Delia’s hope comes true. In an ironic twist, “Sykes's own action renders justice in "Sweat": the very snake he intends to bite Delia bites him instead.” (Champion). Delia listens as Sykes is bitten and the poison begins to enter his body. Delia realizes this is the perfect opportunity to free her self from the years of oppression he has trapped her under. Delia turns the tables on Sykes by denying him aid, even as he calls out to her by name. "the man who has loomed above her through the years now crawls toward her, his fallen state emphasized by the frame of the door and Delia's standing figure; the man who has treated her with continuous contempt and cruelty now hopes for help from her" (Baum). Delia commits the perfect murder and successfully emancipates herself as she stands over Sykes. In a final act of spite, Delia shows herself to Sykes, and allows him realize that not only does she know what he attempted to do to her, but that she could have saved him from his fate.
            Critics suggest that her refusal to give aid denotes Delia’s spiritual downfall and failure as a Christian child of God. Cheryl A. Wall Argues, "Delia makes no effort to warn, rescue, or even comfort [Sykes]. She exacts her revenge but at a terrible spiritual cost. ... The narrator does not pass judgment. Yet, how will Delia, good Christian though she has tried to be, ever cross Jordan in a calm time?"  However others disagree. Delia’s virtue remained unshaken as she tolerated Sykes’ beating, cheating, exploitation, and oppression for years. As she serves Sykes retribution, she does not lose God, but simply allows whatever has gone over the Devil’s back, to come under his belly. (Hurston)
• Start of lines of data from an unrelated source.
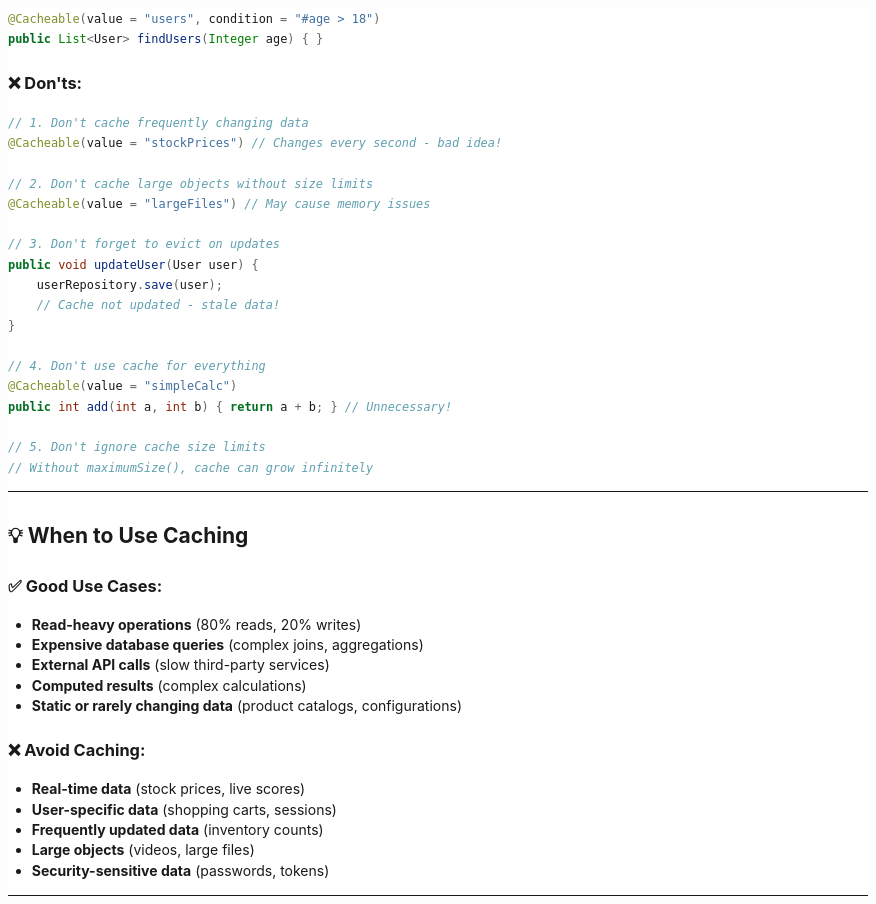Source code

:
 ```java
@Cacheable(value = "users", condition = "#age > 18")
public List<User> findUsers(Integer age) { }
```

### ❌ Don'ts:
```java
// 1. Don't cache frequently changing data
@Cacheable(value = "stockPrices") // Changes every second - bad idea!

// 2. Don't cache large objects without size limits
@Cacheable(value = "largeFiles") // May cause memory issues

// 3. Don't forget to evict on updates
public void updateUser(User user) { 
    userRepository.save(user); 
    // Cache not updated - stale data!
}

// 4. Don't use cache for everything
@Cacheable(value = "simpleCalc")
public int add(int a, int b) { return a + b; } // Unnecessary!

// 5. Don't ignore cache size limits
// Without maximumSize(), cache can grow infinitely
```

---

## 💡 When to Use Caching

### ✅ Good Use Cases:
- **Read-heavy operations** (80% reads, 20% writes)
- **Expensive database queries** (complex joins, aggregations)
- **External API calls** (slow third-party services)
- **Computed results** (complex calculations)
- **Static or rarely changing data** (product catalogs, configurations)

### ❌ Avoid Caching:
- **Real-time data** (stock prices, live scores)
- **User-specific data** (shopping carts, sessions)
- **Frequently updated data** (inventory counts)
- **Large objects** (videos, large files)
- **Security-sensitive data** (passwords, tokens)

---

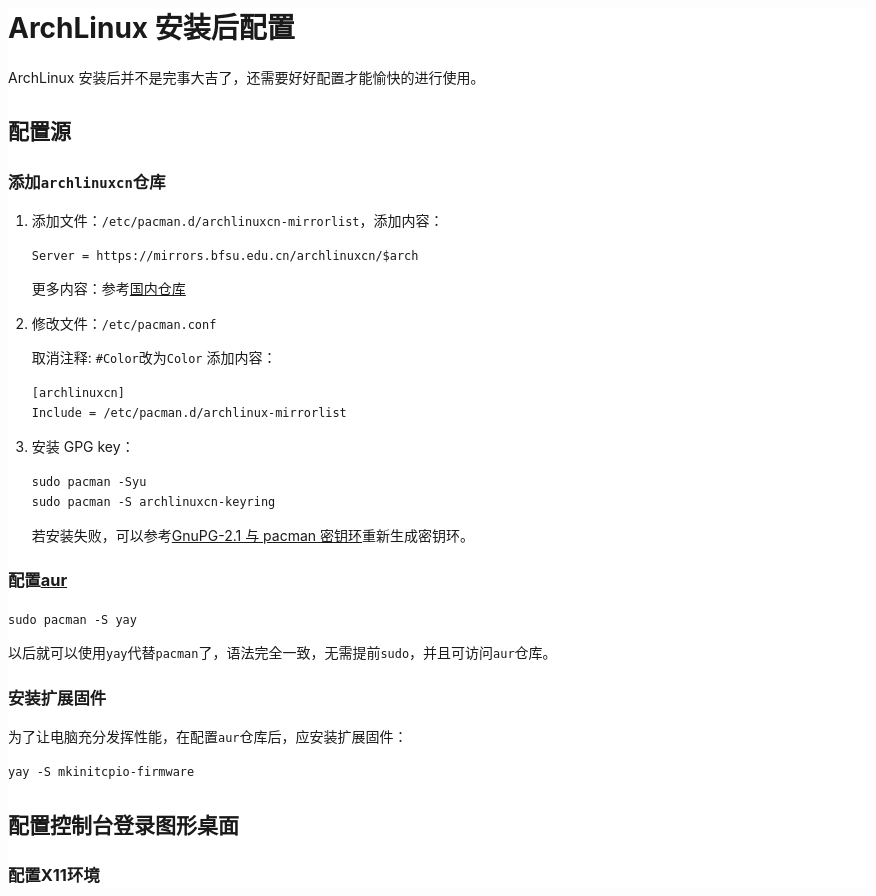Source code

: # ArchLinux 安装后配置

ArchLinux 安装后并不是完事大吉了，还需要好好配置才能愉快的进行使用。

## 配置源

### 添加`archlinuxcn`仓库

1. 添加文件：`/etc/pacman.d/archlinuxcn-mirrorlist`，添加内容：

   ```shell
   Server = https://mirrors.bfsu.edu.cn/archlinuxcn/$arch
   ```

   更多内容：参考[国内仓库](https://github.com/archlinuxcn/mirrorlist-repo/blob/master/archlinuxcn-mirrorlist)

2. 修改文件：`/etc/pacman.conf`

   取消注释: `#Color`改为`Color`
   添加内容：

   ```shell
   [archlinuxcn]
   Include = /etc/pacman.d/archlinux-mirrorlist
   ```

3. 安装 GPG key：

   ```shell
   sudo pacman -Syu
   sudo pacman -S archlinuxcn-keyring
   ```

   若安装失败，可以参考[GnuPG-2.1 与 pacman 密钥环](https://www.archlinuxcn.org/gnupg-2-1-and-the-pacman-keyring/)重新生成密钥环。

### 配置[aur](<https://wiki.archlinux.org/title/Arch_User_Repository_(%E7%AE%80%E4%BD%93%E4%B8%AD%E6%96%87)>)

```shell
sudo pacman -S yay
```

以后就可以使用`yay`代替`pacman`了，语法完全一致，无需提前`sudo`，并且可访问`aur`仓库。

### 安装扩展固件

为了让电脑充分发挥性能，在配置`aur`仓库后，应安装扩展固件：

```shell
yay -S mkinitcpio-firmware
```

## 配置控制台登录图形桌面

### 配置X11环境
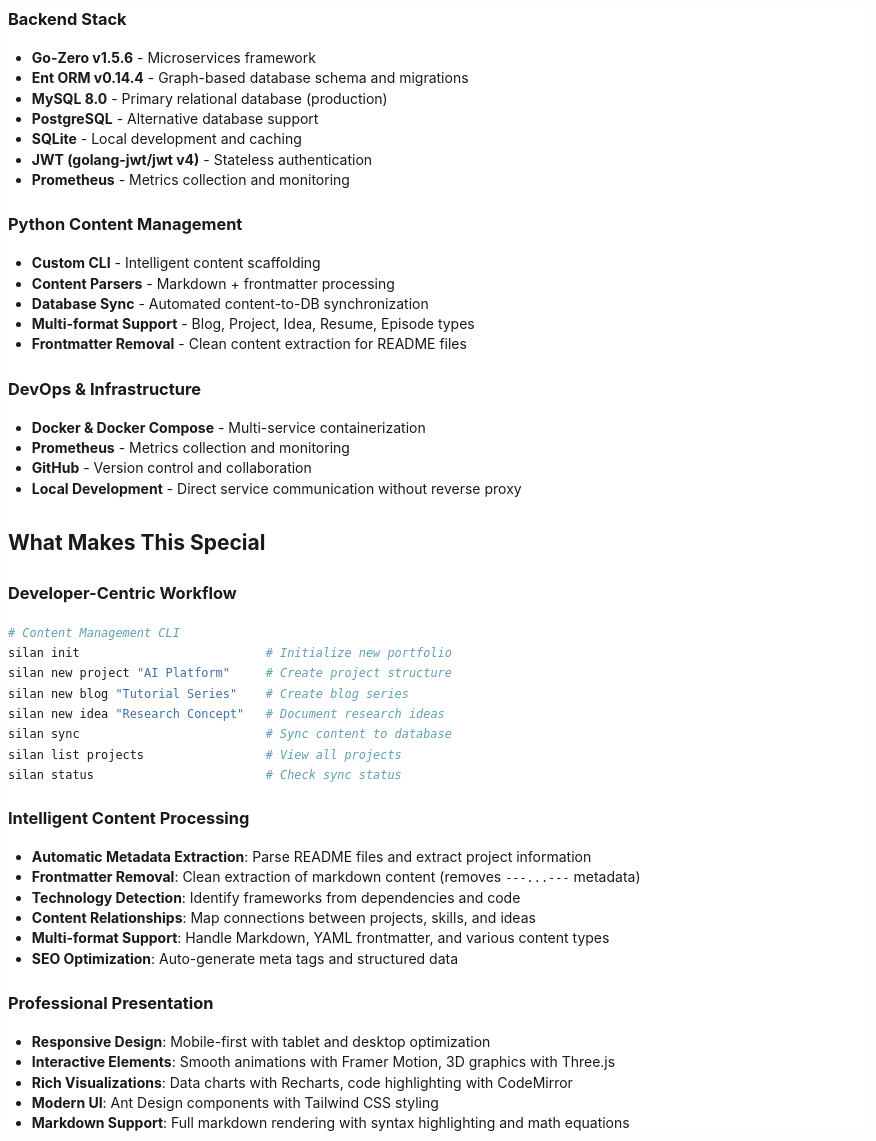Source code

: ### Backend Stack

- **Go-Zero v1.5.6** - Microservices framework
- **Ent ORM v0.14.4** - Graph-based database schema and migrations
- **MySQL 8.0** - Primary relational database (production)
- **PostgreSQL** - Alternative database support
- **SQLite** - Local development and caching
- **JWT (golang-jwt/jwt v4)** - Stateless authentication
- **Prometheus** - Metrics collection and monitoring

### Python Content Management

- **Custom CLI** - Intelligent content scaffolding
- **Content Parsers** - Markdown + frontmatter processing
- **Database Sync** - Automated content-to-DB synchronization
- **Multi-format Support** - Blog, Project, Idea, Resume, Episode types
- **Frontmatter Removal** - Clean content extraction for README files

### DevOps & Infrastructure

- **Docker & Docker Compose** - Multi-service containerization
- **Prometheus** - Metrics collection and monitoring
- **GitHub** - Version control and collaboration
- **Local Development** - Direct service communication without reverse proxy

## What Makes This Special

### Developer-Centric Workflow

```bash
# Content Management CLI
silan init                          # Initialize new portfolio
silan new project "AI Platform"     # Create project structure
silan new blog "Tutorial Series"    # Create blog series
silan new idea "Research Concept"   # Document research ideas
silan sync                          # Sync content to database
silan list projects                 # View all projects
silan status                        # Check sync status
```

### Intelligent Content Processing

- **Automatic Metadata Extraction**: Parse README files and extract project information
- **Frontmatter Removal**: Clean extraction of markdown content (removes `---...---` metadata)
- **Technology Detection**: Identify frameworks from dependencies and code
- **Content Relationships**: Map connections between projects, skills, and ideas
- **Multi-format Support**: Handle Markdown, YAML frontmatter, and various content types
- **SEO Optimization**: Auto-generate meta tags and structured data

### Professional Presentation

- **Responsive Design**: Mobile-first with tablet and desktop optimization
- **Interactive Elements**: Smooth animations with Framer Motion, 3D graphics with Three.js
- **Rich Visualizations**: Data charts with Recharts, code highlighting with CodeMirror
- **Modern UI**: Ant Design components with Tailwind CSS styling
- **Markdown Support**: Full markdown rendering with syntax highlighting and math equations
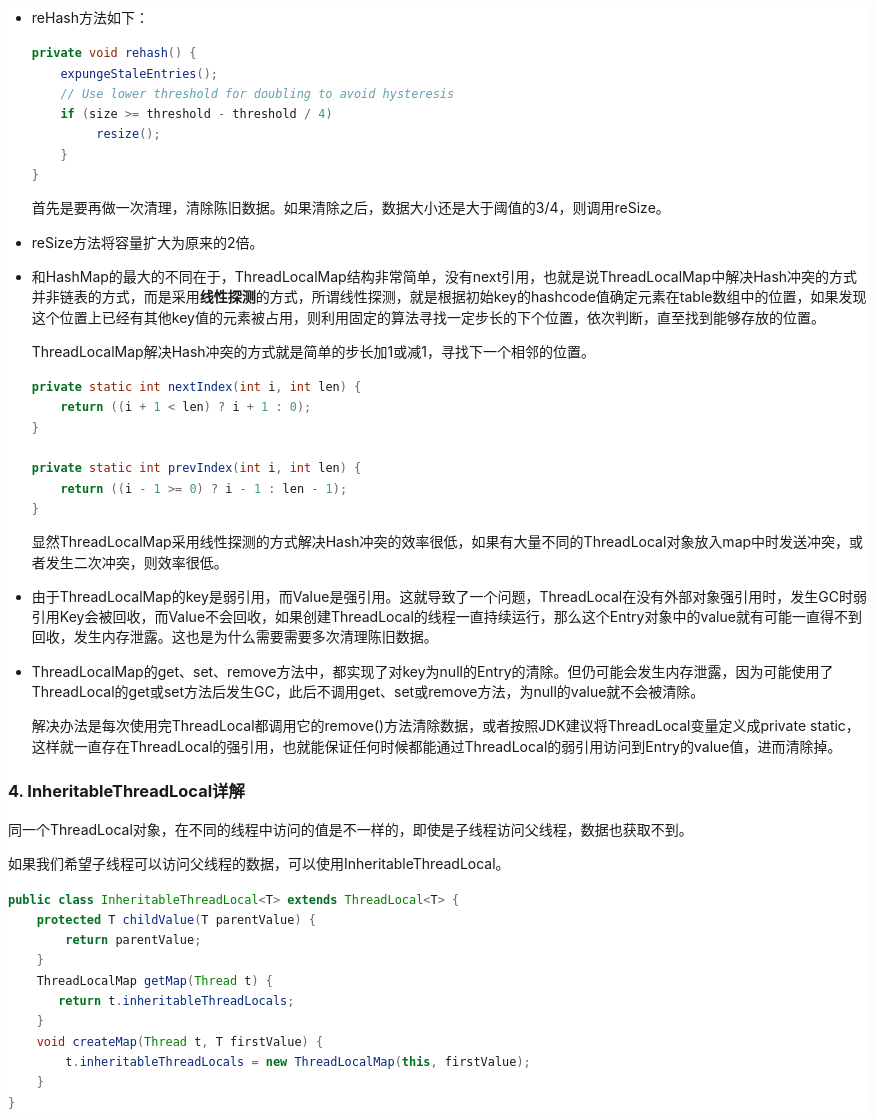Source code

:   * reHash方法如下：

    ```java
    private void rehash() {
        expungeStaleEntries();
        // Use lower threshold for doubling to avoid hysteresis
        if (size >= threshold - threshold / 4)
             resize();
        }
    }
    ```

    首先是要再做一次清理，清除陈旧数据。如果清除之后，数据大小还是大于阈值的3/4，则调用reSize。

  * reSize方法将容量扩大为原来的2倍。

* 和HashMap的最大的不同在于，ThreadLocalMap结构非常简单，没有next引用，也就是说ThreadLocalMap中解决Hash冲突的方式并非链表的方式，而是采用**线性探测**的方式，所谓线性探测，就是根据初始key的hashcode值确定元素在table数组中的位置，如果发现这个位置上已经有其他key值的元素被占用，则利用固定的算法寻找一定步长的下个位置，依次判断，直至找到能够存放的位置。

  ThreadLocalMap解决Hash冲突的方式就是简单的步长加1或减1，寻找下一个相邻的位置。

  ```java
  private static int nextIndex(int i, int len) {
      return ((i + 1 < len) ? i + 1 : 0);
  }
  
  private static int prevIndex(int i, int len) {
      return ((i - 1 >= 0) ? i - 1 : len - 1);
  }
  ```

  显然ThreadLocalMap采用线性探测的方式解决Hash冲突的效率很低，如果有大量不同的ThreadLocal对象放入map中时发送冲突，或者发生二次冲突，则效率很低。

* 由于ThreadLocalMap的key是弱引用，而Value是强引用。这就导致了一个问题，ThreadLocal在没有外部对象强引用时，发生GC时弱引用Key会被回收，而Value不会回收，如果创建ThreadLocal的线程一直持续运行，那么这个Entry对象中的value就有可能一直得不到回收，发生内存泄露。这也是为什么需要需要多次清理陈旧数据。

* ThreadLocalMap的get、set、remove方法中，都实现了对key为null的Entry的清除。但仍可能会发生内存泄露，因为可能使用了ThreadLocal的get或set方法后发生GC，此后不调用get、set或remove方法，为null的value就不会被清除。

  解决办法是每次使用完ThreadLocal都调用它的remove()方法清除数据，或者按照JDK建议将ThreadLocal变量定义成private static，这样就一直存在ThreadLocal的强引用，也就能保证任何时候都能通过ThreadLocal的弱引用访问到Entry的value值，进而清除掉。

### 4. InheritableThreadLocal详解

同一个ThreadLocal对象，在不同的线程中访问的值是不一样的，即使是子线程访问父线程，数据也获取不到。

如果我们希望子线程可以访问父线程的数据，可以使用InheritableThreadLocal。

```java
public class InheritableThreadLocal<T> extends ThreadLocal<T> {
    protected T childValue(T parentValue) {
        return parentValue;
    }
    ThreadLocalMap getMap(Thread t) {
       return t.inheritableThreadLocals;
    }
    void createMap(Thread t, T firstValue) {
        t.inheritableThreadLocals = new ThreadLocalMap(this, firstValue);
    }
}
```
Delia, Louise, Emily, and the unnamed Narrator, have each suffered at the hands of oppressors and fought back by any means necessary in order to regain their freedom. They have subjected themselves to social estrangement, lunacy, spiritual detriment, and even physical death to secure any form of liberation possible. Each woman lives in a society that perpetuates the cycle of male oppression and abuse and each is trapped by the confines of cultural expectations. By defying these norms, the women become ‘Sheros’. A Shero is “a term that African-American female writers coined to describe women who did not behave according to the Anglo hegemony…women (that) go crazy, kill themselves, ect…(to) free themselves by any means necessary” (Harper).